日立エナジー、フィンランドとエストニアを結ぶ HVDC 連系線の制御システムの更新を受注

 日立エナジーは3月1日、フィンランドとエストニアを相互連系する HVDC 連系線「エストリンク 1」の制御システムの更新を受注したと発表した。受注は、日立エナジーのデジタル制御プラットフォーム「MACH™*1」への更新。エストリンク 1 は、フィンランドの国営送電事業者フィングリッドとエストニアの国営送電事業者エラリングが 2007年に設置した HVDC 連系線で、日立エナジーが変換所設備を提供した。HVDC 技術により、非同期であるため通常は不可能な、両国の送電網の連系を実現している。両国を 105km にわたる地下・海底ケーブルで結び、効率的な送電を行っている。今回の更新は、エストリンク 1 の制御・保護機能を強化するとともに、欧州の電力市場の信頼性・可用性向上に貢献する。
*1 MACH™制御・保護システム | 日立エナジー(hitachienergy.com)

 今回の受注は、革新的かつ信頼性の高いエネルギーサービスソリューションを提供してきた日立エナジーの実績によるもの。また、日立エナジーが信頼できる長期的なパートナーであることを強く示している。

◆ **抽出項目**:
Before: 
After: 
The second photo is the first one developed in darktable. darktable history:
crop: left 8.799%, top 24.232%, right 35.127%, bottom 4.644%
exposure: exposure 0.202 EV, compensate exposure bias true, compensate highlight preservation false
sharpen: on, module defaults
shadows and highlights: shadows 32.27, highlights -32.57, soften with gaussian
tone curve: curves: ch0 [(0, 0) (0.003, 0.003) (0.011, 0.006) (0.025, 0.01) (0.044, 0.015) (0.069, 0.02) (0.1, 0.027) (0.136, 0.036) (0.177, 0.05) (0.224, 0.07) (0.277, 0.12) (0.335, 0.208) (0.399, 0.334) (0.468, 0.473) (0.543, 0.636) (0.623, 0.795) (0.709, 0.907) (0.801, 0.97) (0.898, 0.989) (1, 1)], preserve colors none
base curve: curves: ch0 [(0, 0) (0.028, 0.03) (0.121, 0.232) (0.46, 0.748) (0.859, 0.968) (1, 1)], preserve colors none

--

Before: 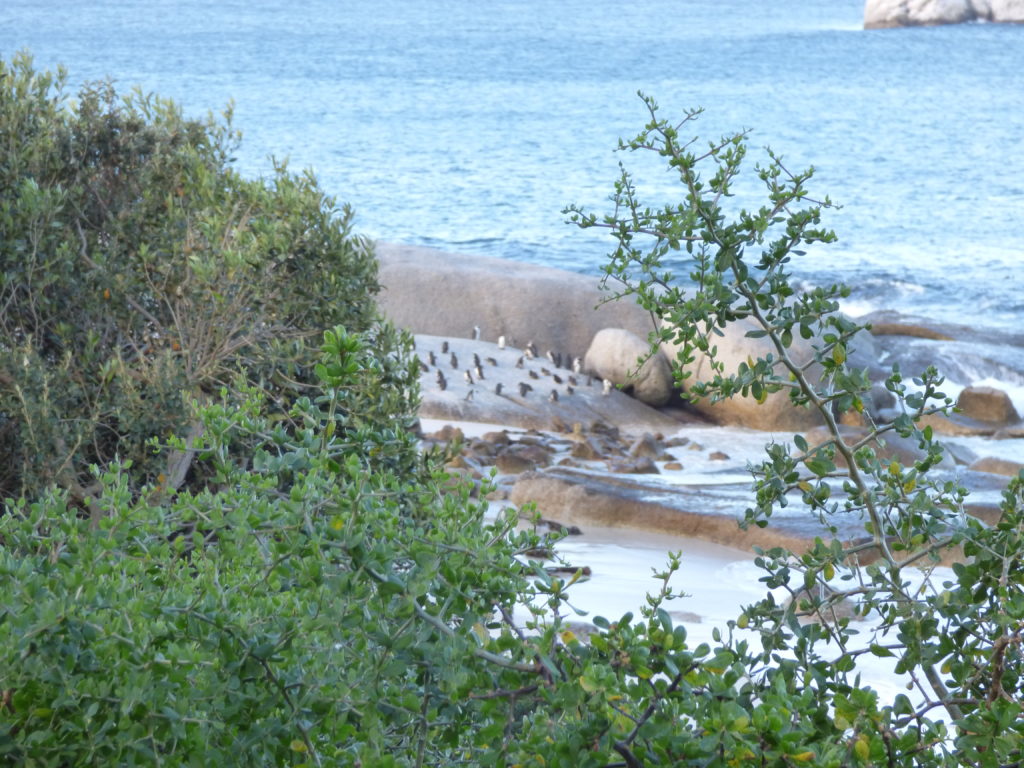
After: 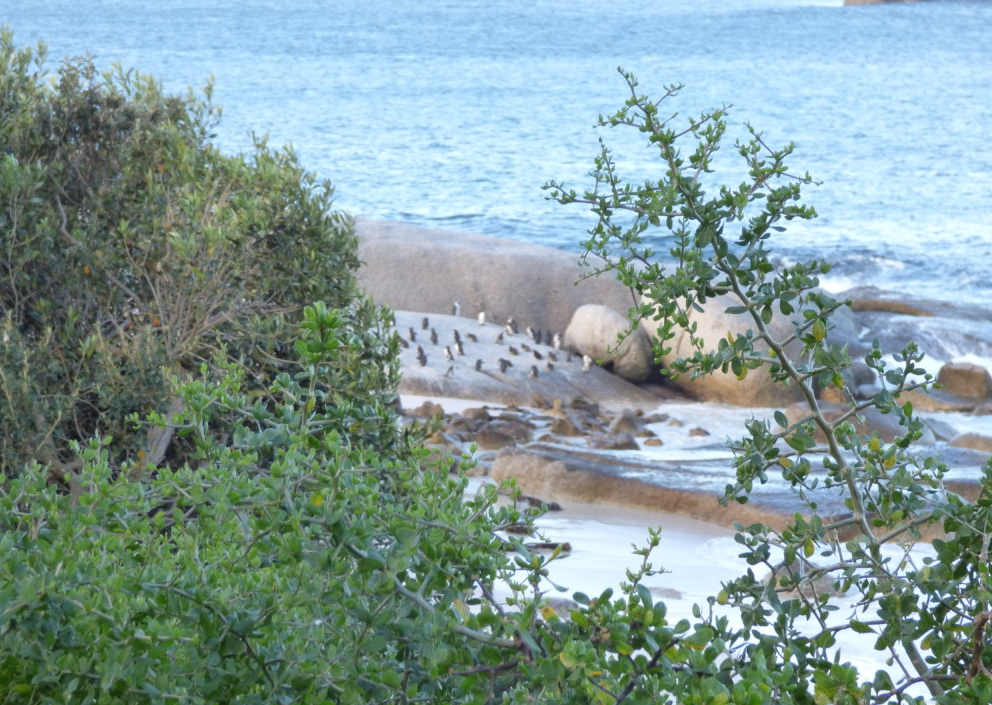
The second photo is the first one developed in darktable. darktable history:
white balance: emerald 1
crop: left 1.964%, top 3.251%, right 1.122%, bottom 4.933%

* * *

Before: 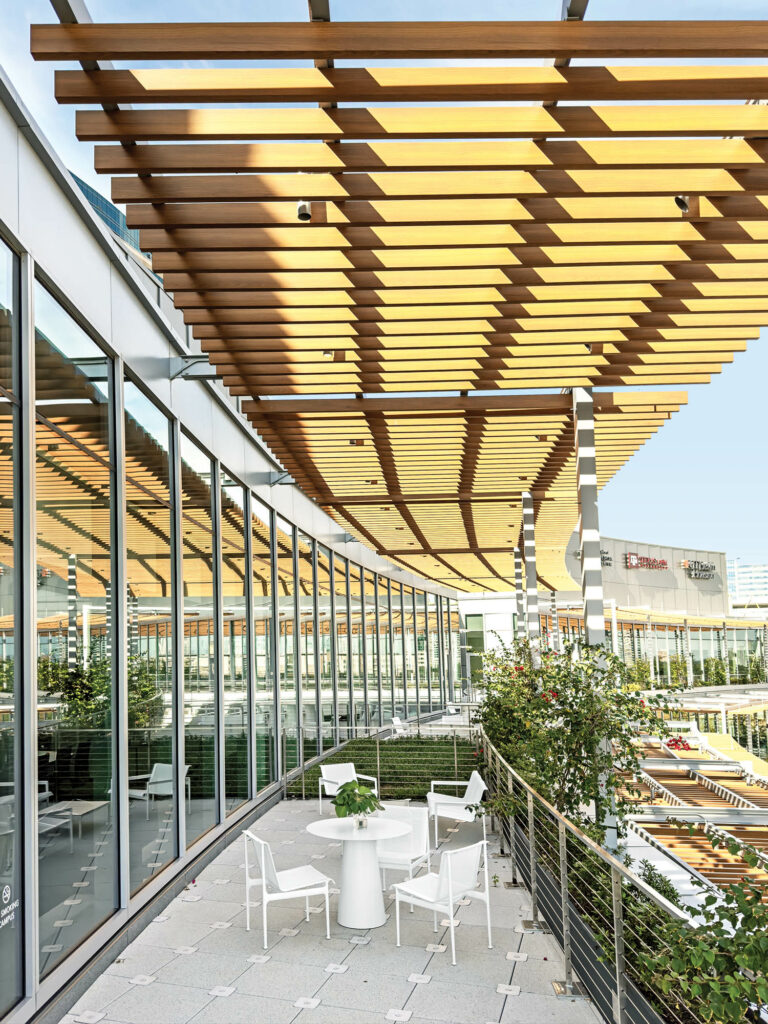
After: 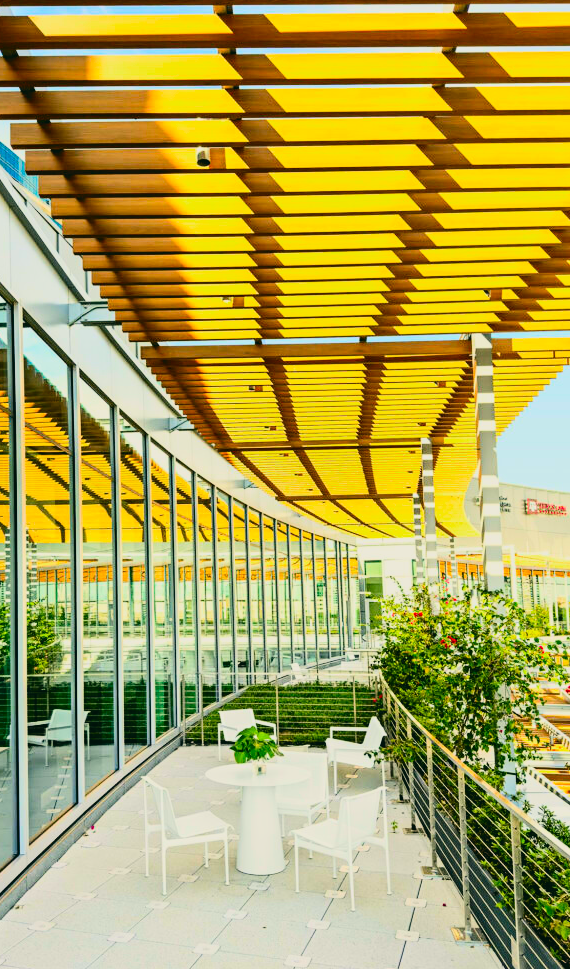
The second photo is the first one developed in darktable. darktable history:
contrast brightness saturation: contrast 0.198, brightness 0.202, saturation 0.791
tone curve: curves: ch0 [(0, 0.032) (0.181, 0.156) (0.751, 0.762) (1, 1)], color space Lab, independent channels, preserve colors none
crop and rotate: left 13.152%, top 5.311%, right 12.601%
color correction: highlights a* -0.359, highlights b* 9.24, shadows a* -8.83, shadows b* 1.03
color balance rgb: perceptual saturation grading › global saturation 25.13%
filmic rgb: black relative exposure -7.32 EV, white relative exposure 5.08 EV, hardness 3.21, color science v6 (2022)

◆ **課題 1**:
次の記述 (a)〜(c) は提示文の内容と合っていますか? それぞれ「はい」か「いいえ」で答え、判断の根拠となる提示文の語句をそのまま引用してください。
(a) エストリンク 1 は 2007年に設置された。
(b) フィンランドとエストニアは架空送電線で結ばれている。
(c) エストリンク 1 の変換所設備は日立エナジーが提供した。
◆ **課題 2**: 項目の中で、文字列「tone」を含む行はいくつありますか? 数えて、数だけを答えてください。

◆ **解答 1**:
(a) はい:「2007年に設置した HVDC 連系線」
(b) いいえ:「105km にわたる地下・海底ケーブルで結び」
(c) はい:「日立エナジーが変換所設備を提供した」

◆ **解答 2**: 2